What does that say about us? That even inside the church, we would rather focus on the superficial than the spiritual? That we hesitate to challenge each other during one of the most fundamentally life-changing moments of our journey? And that later in our marriages, we are reticent to be honest about shortcomings and struggles? Even with our brothers and sisters in the church, transparency and authenticity can be difficult to display and hard to come by. Clearly, something is off track.

What if instead of expending energy to shout negative views about our country's new marriage laws, we looked inward and challenged our youth to consider their vows more seriously? Or if more of us took on the role of active mentors to our engaged couples?

What if instead of turning up our noses at what our fallible human minds might perceive as right or wrong, we look at our own hearts and ask Christ to bless those couple pursuing Him together, regardless of gender?

What if we stop focusing on others' choices and instead, delve into a celebration of our own spouse and a renewal of our own covenants? Or a renewal of authenticity with our church family?

What if instead of continuing to push a huge population of our world even further from Christians who have persecuted them as assuredly as the Christians themselves were persecuted in the ancient world, we embraced them and shared in their joy? Or in the blessing that their children will now have the opportunity to grow in a home with two loving parents who both have rights? 

What if we take this historic opportunity to call ourselves out as not being the examples of Christ or of Christ-centered marriages that we should be, instead of as a chance to throw stones?

There is a lot of beauty and love pouring out from certain corners of the Christian church in response to this national shift, and for that, I am joyous. From other areas, my heart breaks to see us continue to widen the divisions inside the church as well as the chasm that sometimes exists between the church and the rest of the world. A world full of people, which we need not be reminded, were created by and bought with love by the same God.

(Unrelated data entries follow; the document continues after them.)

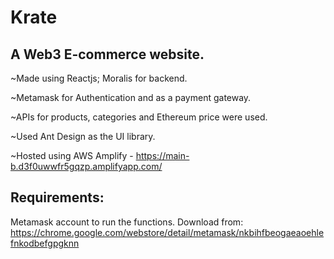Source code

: # Krate
## A Web3 E-commerce website.
~Made using Reactjs; Moralis for backend.

~Metamask for Authentication and as a payment gateway.

~APIs for products, categories and Ethereum price were used.

~Used Ant Design as the UI library.

~Hosted using AWS Amplify - https://main-b.d3f0uwwfr5gqzp.amplifyapp.com/

## Requirements:
Metamask account to run the functions.
Download from: 
https://chrome.google.com/webstore/detail/metamask/nkbihfbeogaeaoehlefnkodbefgpgknn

That being said...I am first in line. I want to be challenged to love my husband more each day, to set an example of marriage for younger believers, regardless of with whom they choose to spend their life. I want the church, as our family of faith, to keep tabs on our marriage, to call us out when we falter. And most of all, I would hope Christ continues to teach me how to love better, to encourage more, and to serve in new ways. 
And those are the conversations really worth having.

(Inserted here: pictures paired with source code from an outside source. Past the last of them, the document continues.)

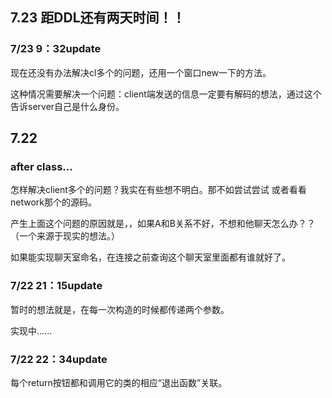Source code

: ## 7.23 距DDL还有两天时间！！

### 7/23 9：32update

现在还没有办法解决cl多个的问题，还用一个窗口new一下的方法。

这种情况需要解决一个问题：client端发送的信息一定要有解码的想法，通过这个告诉server自己是什么身份。

## 7.22
### after class...
怎样解决client多个的问题？我实在有些想不明白。那不如尝试尝试
或者看看network那个的源码。

产生上面这个问题的原因就是，，如果A和B关系不好，不想和他聊天怎么办？？（一个来源于现实的想法。）

如果能实现聊天室命名，在连接之前查询这个聊天室里面都有谁就好了。

### 7/22 21：15update

暂时的想法就是，在每一次构造的时候都传递两个参数。

实现中......

### 7/22 22：34update

每个return按钮都和调用它的类的相应“退出函数”关联。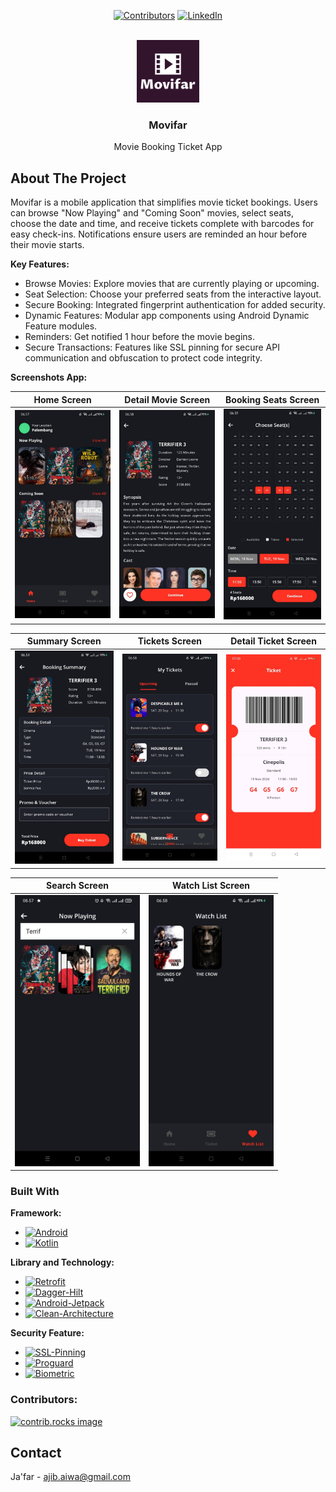 <a id="readme-top"></a>

<div align="center">

[![Contributors][contributors-shield]][contributors-url]
[![LinkedIn][linkedin-shield]][linkedin-url]

</div>
<!-- PROJECT LOGO -->
<br />
<div align="center">
  <a href="https://github.com/jafar144/Movifar">
    <img src="screenshots/app_logo.png" alt="Logo" width="100" height="100">
  </a>

  <h3 align="center">Movifar</h3>

  <p align="center">
    Movie Booking Ticket App
    <br />
  </p>
</div>

<!-- TABLE OF CONTENTS -->
<!-- <details>
  <summary>Table of Contents</summary>
  <ol>
    <li>
      <a href="#about-the-project">About The Project</a>
      <ul>
        <li><a href="#built-with">Built With</a></li>
      </ul>
    </li>
    <li><a href="#contributing">Contributing</a></li>
    <li><a href="#contact">Contact</a></li>
  </ol>
</details> -->

<!-- ABOUT THE PROJECT -->
## About The Project

Movifar is a mobile application that simplifies movie ticket bookings. Users can browse "Now Playing" and "Coming Soon" movies, select seats, choose the date and time, 
and receive tickets complete with barcodes for easy check-ins. Notifications ensure users are reminded an hour before their movie starts.

**Key Features:**

- Browse Movies: Explore movies that are currently playing or upcoming.
- Seat Selection: Choose your preferred seats from the interactive layout.
- Secure Booking: Integrated fingerprint authentication for added security.
- Dynamic Features: Modular app components using Android Dynamic Feature modules.
- Reminders: Get notified 1 hour before the movie begins.
- Secure Transactions: Features like SSL pinning for secure API communication and obfuscation to protect code integrity.

**Screenshots App:**
<div align="center">
  
| Home Screen | Detail Movie Screen | Booking Seats Screen |
|:--------------:|:------------:|:---------------:|
| <img src="screenshots/Home.jpeg" alt="Home Screen" width="200"> | <img src="screenshots/Detail Movie.jpeg" alt="Detail Movie Screen" width="200"> | <img src="screenshots/Booking Seats.jpeg" alt="Booking Seats Screen" width="200"> |

| Summary Screen | Tickets Screen | Detail Ticket Screen |
|:-----------:|:----------------:|:-------------:|
| <img src="screenshots/Summary.jpeg" alt="Summary Screen" width="200"> | <img src="screenshots/Tickets.jpeg" alt="Tickets Screen" width="200"> | <img src="screenshots/Detail Ticket.jpeg" alt="Detail Ticket Screen" width="200"> |

| Search Screen | Watch List Screen |
|:-----------:|:----------------:|
| <img src="screenshots/Search.jpeg" alt="Search Screen" width="200"> | <img src="screenshots/Watch List.jpeg" alt="Watch List Screen" width="200"> |

</div>

### Built With

**Framework:**
* [![Android][Android]][Android-url]
* [![Kotlin][Kotlin]][Kotlin-url]

**Library and Technology:**
* [![Retrofit][Retrofit]][Retrofit-url]
* [![Dagger-Hilt][Dagger-Hilt]][Dagger-Hilt-url]
* [![Android-Jetpack][Android-Jetpack]][Android-Jetpack-url]
* [![Clean-Architecture][Clean-Architecture]][Clean-Architecture-url]

**Security Feature:**
* [![SSL-Pinning][SSL-Pinning]][SSL-Pinning-url]
* [![Proguard][Proguard]][Proguard-url]
* [![Biometric][Biometric]][Biometric-url]

<!-- CONRTIBUTORS -->
### Contributors:

<a href="https://github.com/jafar144/Movifar/graphs/contributors">
  <img src="https://contrib.rocks/image?repo=jafar144/Movifar" alt="contrib.rocks image" />
</a>

<!-- <p align="right">(<a href="#readme-top">back to top</a>)</p> -->

<!-- CONTACT -->
## Contact

Ja'far - ajib.aiwa@gmail.com

<!-- MARKDOWN LINKS & IMAGES -->
<!-- https://www.markdownguide.org/basic-syntax/#reference-style-links -->
[contributors-shield]: https://img.shields.io/github/contributors/jafar144/Movifar.svg?style=for-the-badge
[contributors-url]: https://github.com/othneildrew/Best-README-Template/graphs/contributors
[linkedin-shield]: https://img.shields.io/badge/-LinkedIn-black.svg?style=for-the-badge&logo=linkedin&colorB=555
[linkedin-url]: https://www.linkedin.com/in/jafarrmu/

[Android]: https://img.shields.io/badge/Android-34A853?style=for-the-badge&logo=android&logoColor=FFFFFF
[Android-url]: https://developer.android.com/develop
[Kotlin]: https://img.shields.io/badge/Kotlin-7F52FF?style=for-the-badge&logo=kotlin&logoColor=FFFFFF
[Kotlin-url]: https://kotlinlang.org/

[Retrofit]: https://img.shields.io/badge/Retrofit-20232A?style=for-the-badge&logo=retrofit&logoColor=61DAFB
[Retrofit-url]: https://pub.dev/packages/blochttps://square.github.io/retrofit/
[Dagger-Hilt]: https://img.shields.io/badge/Dagger--Hilt-20232A?style=for-the-badge&logo=bloc&logoColor=61DAFB
[Dagger-Hilt-url]: https://dagger.dev/hilt/
[Android-Jetpack]: https://img.shields.io/badge/Android--Jetpack-20232A?style=for-the-badge&logo=jetpack&logoColor=61DAFB
[Android-Jetpack-url]: https://developer.android.com/jetpack
[Clean-Architecture]: https://img.shields.io/badge/Clean--Architecture-20232A?style=for-the-badge&logo=clean&logoColor=61DAFB
[Clean-Architecture-url]: https://developer.android.com/topic/architecture

[SSL-Pinning]: https://img.shields.io/badge/SSL--Pinning-20232A?style=for-the-badge&logo=key&logoColor=61DAFB
[SSL-Pinning-url]: https://developer.android.com/privacy-and-security/security-ssl
[Proguard]: https://img.shields.io/badge/Proguard-20232A?style=for-the-badge&logo=proguard&logoColor=61DAFB
[Proguard-url]: https://developer.android.com/build/shrink-code?hl=id
[Biometric]: https://img.shields.io/badge/Biometric-20232A?style=for-the-badge&logo=biometric&logoColor=61DAFB
[Biometric-url]: https://developer.android.com/identity/sign-in/biometric-auth?hl=id

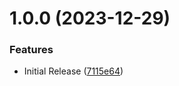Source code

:# 1.0.0 (2023-12-29)


### Features

* Initial Release ([7115e64](https://github.com/CoCreate-app/CoCreate-haproxy/commit/7115e64886cbfdf961e6c754dc34a2c9aabe49cc))
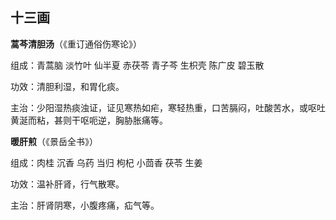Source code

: ## 十三画

**蒿芩清胆汤**（《重订通俗伤寒论》）

组成：青蒿脑 淡竹叶 仙半夏 赤茯苓 青子芩 生枳壳 陈广皮 碧玉散

功效：清胆利湿，和胃化痰。

主治：少阳湿热痰浊证，证见寒热如疟，寒轻热重，口苦膈闷，吐酸苦水，或呕吐黄涎而粘，甚则干呕呃逆，胸胁胀痛等。

**暖肝煎**（《景岳全书》）

组成：肉桂 沉香 乌药 当归 枸杞 小茴香 茯苓 生姜

功效：温补肝肾，行气散寒。

主治：肝肾阴寒，小腹疼痛，疝气等。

  1. Especially loved what you said in the last paragraph! I agree with your points and am so glad that Adam and I had a strong spiritual foundation through our counseling over the last year. My only regret is that there is no first year married couples' mentoring program of any sort and wish we had that!!

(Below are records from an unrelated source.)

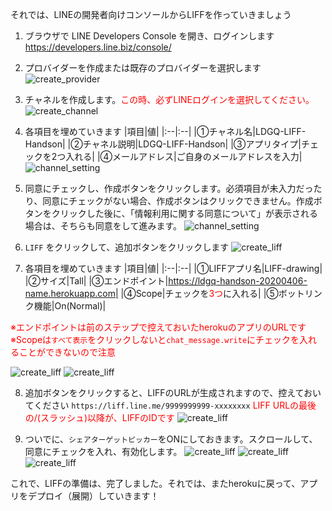 それでは、LINEの開発者向けコンソールからLIFFを作っていきましょう

1. ブラウザで LINE Developers Console を開き、ログインします
    <a href="https://developers.line.biz/console/" target="_blank">https://developers.line.biz/console/</a>

2. プロバイダーを作成または既存のプロバイダーを選択します
![create_provider](https://raw.githubusercontent.com/MasatakaMiki/katacoda-scenarios/master/liff_drawing_scenario/img/s0301_create_provider.jpg)

3. チャネルを作成します。<font color="red">この時、必ずLINEログインを選択してください。</font>
![create_channel](https://raw.githubusercontent.com/MasatakaMiki/katacoda-scenarios/master/liff_drawing_scenario/img/s0302_create_channel.jpg)

4. 各項目を埋めていきます
|項目|値|
|:--|:--|
|①チャネル名|LDGQ-LIFF-Handson|
|②チャネル説明|LDGQ-LIFF-Handson|
|③アプリタイプ|チェックを2つ入れる|
|④メールアドレス|ご自身のメールアドレスを入力|
![channel_setting](https://raw.githubusercontent.com/MasatakaMiki/katacoda-scenarios/master/liff_drawing_scenario/img/s0303_channel_setting.jpg)

5. 同意にチェックし、作成ボタンをクリックします。必須項目が未入力だったり、同意にチェックがない場合、作成ボタンはクリックできません。作成ボタンをクリックした後に、「情報利用に関する同意について」が表示される場合は、そちらも同意をして進みます。
![channel_setting](https://raw.githubusercontent.com/MasatakaMiki/katacoda-scenarios/master/liff_drawing_scenario/img/s0304_channel_setting.jpg)

6. `LIFF` をクリックして、追加ボタンをクリックします
![create_liff](https://raw.githubusercontent.com/MasatakaMiki/katacoda-scenarios/master/liff_drawing_scenario/img/s0305_create_liff.jpg)

7. 各項目を埋めていきます
|項目|値|
|:--|:--|
|①LIFFアプリ名|LIFF-drawing|
|②サイズ|Tall|
|③エンドポイント|https://ldgq-handson-20200406-name.herokuapp.com|
|④Scope|チェックを<font color="red">3つ</font>に入れる|
|⑤ボットリンク機能|On(Normal)|

<font color="red">※エンドポイントは前のステップで控えておいたherokuのアプリのURLです</font>
<font color="red">※Scopeは`すべて表示`をクリックしないと`chat_message.write`にチェックを入れることができないので注意</font>

![create_liff](https://raw.githubusercontent.com/MasatakaMiki/katacoda-scenarios/master/liff_drawing_scenario/img/s0306_liff_setting.jpg)
![create_liff](https://raw.githubusercontent.com/MasatakaMiki/katacoda-scenarios/master/liff_drawing_scenario/img/s0307_liff_setting.jpg)

8. 追加ボタンをクリックすると、LIFFのURLが生成されますので、控えておいてください
    `https://liff.line.me/9999999999-xxxxxxxx`
    <font color="red">LIFF URLの最後の/(スラッシュ)以降が、LIFFのIDです</font>
    ![create_liff](https://raw.githubusercontent.com/MasatakaMiki/katacoda-scenarios/master/liff_drawing_scenario/img/s0308_liff_url.jpg)

9. ついでに、`シェアターゲットピッカー`をONにしておきます。スクロールして、同意にチェックを入れ、有効化します。
![create_liff](https://raw.githubusercontent.com/MasatakaMiki/katacoda-scenarios/master/liff_drawing_scenario/img/s0309_stp.jpg)
![create_liff](https://raw.githubusercontent.com/MasatakaMiki/katacoda-scenarios/master/liff_drawing_scenario/img/s0310_stp.jpg)
![create_liff](https://raw.githubusercontent.com/MasatakaMiki/katacoda-scenarios/master/liff_drawing_scenario/img/s0311_stp.jpg)

これで、LIFFの準備は、完了しました。それでは、またherokuに戻って、アプリをデプロイ（展開）していきます！

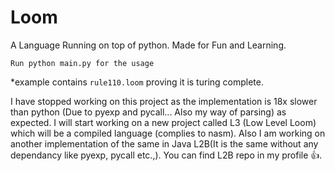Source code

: # Loom
A Language Running on top of python. Made for Fun and Learning. 

`Run python main.py for the usage`

*example contains `rule110.loom` proving it is turing complete.

I have stopped working on this project as the implementation is 18x slower than python (Due to pyexp and pycall... Also my way of parsing) as expected. I will start working on a new project called L3 (Low Level Loom) which will be a compiled language (complies to nasm). Also I am working on another implementation of the same in Java L2B(It is the same without any dependancy like pyexp, pycall etc.,). You can find L2B repo in my profile :+1:.
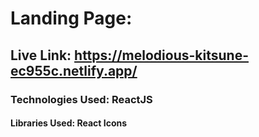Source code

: # Landing Page:

## Live Link: https://melodious-kitsune-ec955c.netlify.app/

### Technologies Used: ReactJS
#### Libraries Used: React Icons

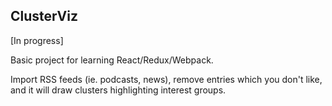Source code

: ## ClusterViz

[In progress]

Basic project for learning React/Redux/Webpack.

Import RSS feeds (ie. podcasts, news),
remove entries which you don't like, and it will
draw clusters highlighting interest groups.
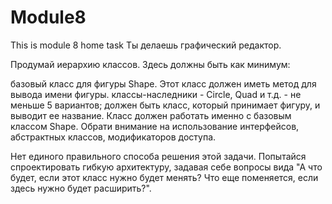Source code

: # Module8
This is module 8 home task
Ты делаешь графический редактор.

Продумай иерархию классов. Здесь должны быть как минимум:

базовый класс для фигуры Shape. Этот класс должен иметь метод для вывода имени фигуры.
классы-наследники - Circle, Quad и т.д. - не меньше 5 вариантов;
должен быть класс, который принимает фигуру, и выводит ее название. Класс должен работать именно с базовым классом Shape.
Обрати внимание на использование интерфейсов, абстрактных классов, модификаторов доступа.

Нет единого правильного способа решения этой задачи. Попытайся спроектировать гибкую архитектуру, задавая себе вопросы вида "А что будет, если этот класс нужно будет менять? Что еще поменяется, если здесь нужно будет расширить?".
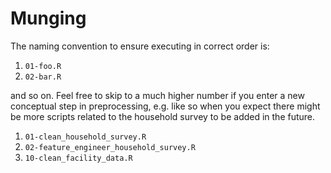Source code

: # Munging

The naming convention to ensure executing in correct order is:

1. `01-foo.R`
1. `02-bar.R`

and so on. Feel free to skip to a much higher number if you enter a new conceptual step in preprocessing, e.g. like so when you expect there might be more scripts related to the household survey to be added in the future.

1. `01-clean_household_survey.R`
1. `02-feature_engineer_household_survey.R`
1. `10-clean_facility_data.R`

    1. After doing diligent research and seeking on our own, Charlie and also found many great resources and people to counsel us. Unfortunately, it wasn't as widely available or encouraged as I thought it would have been, And we would love a mentoring program, too! Especially being in a new town. Maybe one day you guys will start one!

  2. Great post! I completely agree in what you have said...and the wedding industry has definitely become quite a business. Marriage is really the last thing that so many are focused on and I think due to the hype of all the wedding planning...the marriage falls short and so many end in divorce. I work in the wedding industry 4 years spent at Kleinfeld Bridal (Say Yes to the Dress) and now I work at a local salon still as a bridal consultant. It definitely amazes me from what I have seen over the years working with so many brides. Really great post...marriage has definitely lost its sacred meaning.

    1. Thanks, Deb! I worked as an Event Coordinator at a wedding venue for a year and saw enough for me during that time. It's such a beautiful time that it's sad that brides focus on the wrong things, they're only cheating themselves out of really enjoying the part that matters.